TASK DETAILS:
Leave every image behind and restate the data word for word.
▬▬▬▬▬▬
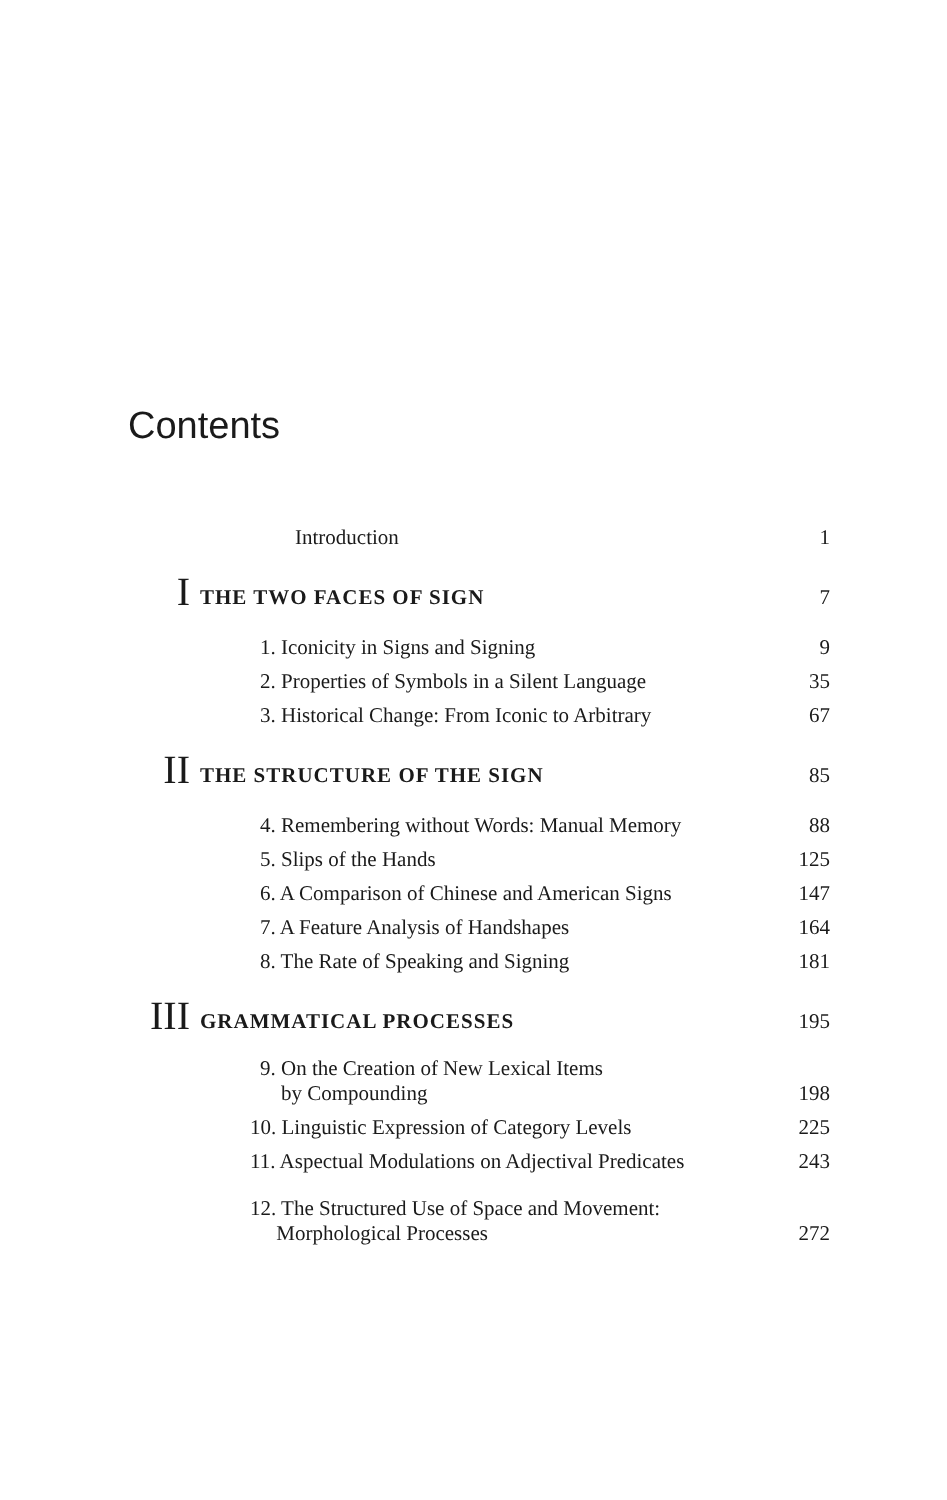Contents
| | Introduction | 1 |
| I | THE TWO FACES OF SIGN | 7 |
| | 1. Iconicity in Signs and Signing | 9 |
| | 2. Properties of Symbols in a Silent Language | 35 |
| | 3. Historical Change: From Iconic to Arbitrary | 67 |
| II | THE STRUCTURE OF THE SIGN | 85 |
| | 4. Remembering without Words: Manual Memory | 88 |
| | 5. Slips of the Hands | 125 |
| | 6. A Comparison of Chinese and American Signs | 147 |
| | 7. A Feature Analysis of Handshapes | 164 |
| | 8. The Rate of Speaking and Signing | 181 |
| III | GRAMMATICAL PROCESSES | 195 |
| | 9. On the Creation of New Lexical Items by Compounding | 198 |
| | 10. Linguistic Expression of Category Levels | 225 |
| | 11. Aspectual Modulations on Adjectival Predicates | 243 |
| | 12. The Structured Use of Space and Movement: Morphological Processes | 272 |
▬▬▬▬▬▬
OUTPUT BELOW:
Contents
| | Introduction | 1 |
| I | THE TWO FACES OF SIGN | 7 |
| | 1. Iconicity in Signs and Signing | 9 |
| | 2. Properties of Symbols in a Silent Language | 35 |
| | 3. Historical Change: From Iconic to Arbitrary | 67 |
| II | THE STRUCTURE OF THE SIGN | 85 |
| | 4. Remembering without Words: Manual Memory | 88 |
| | 5. Slips of the Hands | 125 |
| | 6. A Comparison of Chinese and American Signs | 147 |
| | 7. A Feature Analysis of Handshapes | 164 |
| | 8. The Rate of Speaking and Signing | 181 |
| III | GRAMMATICAL PROCESSES | 195 |
| | 9. On the Creation of New Lexical Items by Compounding | 198 |
| | 10. Linguistic Expression of Category Levels | 225 |
| | 11. Aspectual Modulations on Adjectival Predicates | 243 |
| | 12. The Structured Use of Space and Movement: Morphological Processes | 272 |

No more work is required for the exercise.